Nach§ 13 Abs. 1 Nr 4 b ErbStG ist der erbrechtliche Erwerb des Eigentums an einem Familienheim durch den überlebenden Ehegatten oder Lebenspartner steuerfrei, sofern das Objekt 10 Jahre nach dem Erbfall weiter von dem Erben genutzt wird. Die Immobilie muss hierbei unverzüglich zur Selbstnutzung zu eigenen Wohnzwecken bestimmt sein.

Die Steuervergünstigung entfällt aber – so der Bundesfinanzhof mit Urteil vom 11.07.2019 – II R 38/16 –  rückwirkend, wenn der Erbe das Haus innerhalb der 10 Jahre an einen Dritten weiterveräußert  und zwar auch dann, wenn er mit einem eingetragenen Nießbrauch in dem Familienheim wohnen bleibt.

Der in der o.g. Vorschrift verwendete Begriff „Selbstnutzung zu eigenen Wohnzwecken“ spreche dafür, dass sowohl die Nutzung als auch die Eigentümerstellung des überlebenden Ehegatten oder Lebenspartners während des Zehnjahreszeitraums bestehen bleiben müssen und daher die Veräußerung auch dann zum Wegfall der Steuerbegünstigung führt, wenn der Erblasser das Familienheim faktisch weiter nutzt.
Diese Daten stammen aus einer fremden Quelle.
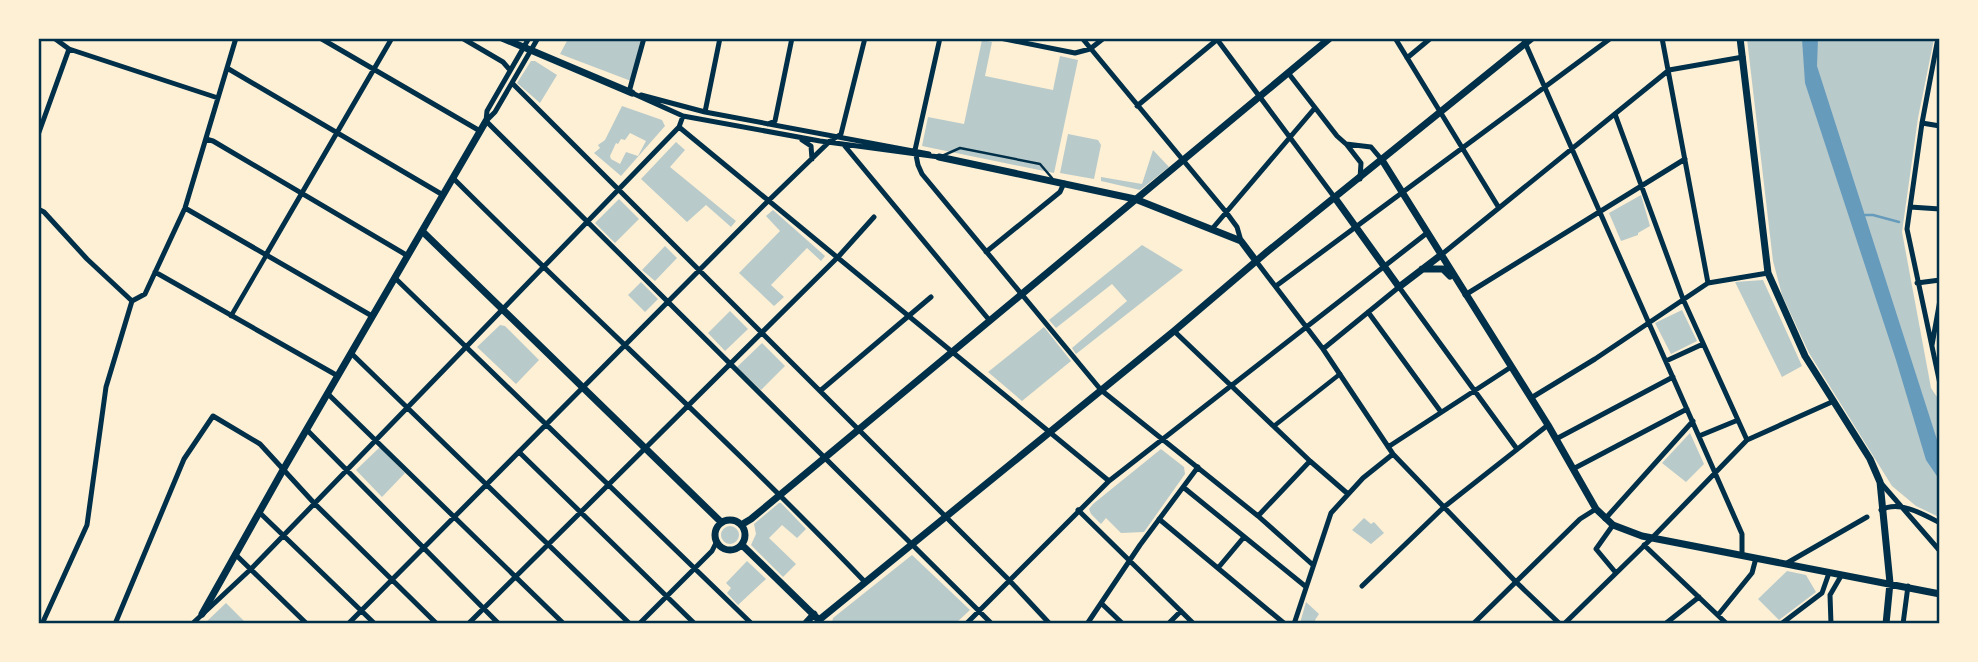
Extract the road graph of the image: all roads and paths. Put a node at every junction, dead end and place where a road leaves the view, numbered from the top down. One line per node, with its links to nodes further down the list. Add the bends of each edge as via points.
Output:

Relevant ist diese in § 13 Abs. 1 Nr. 4 b ErbStG immer dann, wenn der vorhandene Erbschaftssteuerfreibetrag für Eheleute von 500 .000 € nicht ausreicht, was aber – insbesondere bei Immobilienvermögen – schnell eintreten kann.  Bei einem vorschnellen Verkauf kann es dann zu einer erheblichen Steuernachzahlung kommen, so dass die genannte 10- Jahresfrist in jedem Fall beachtet werden sollte.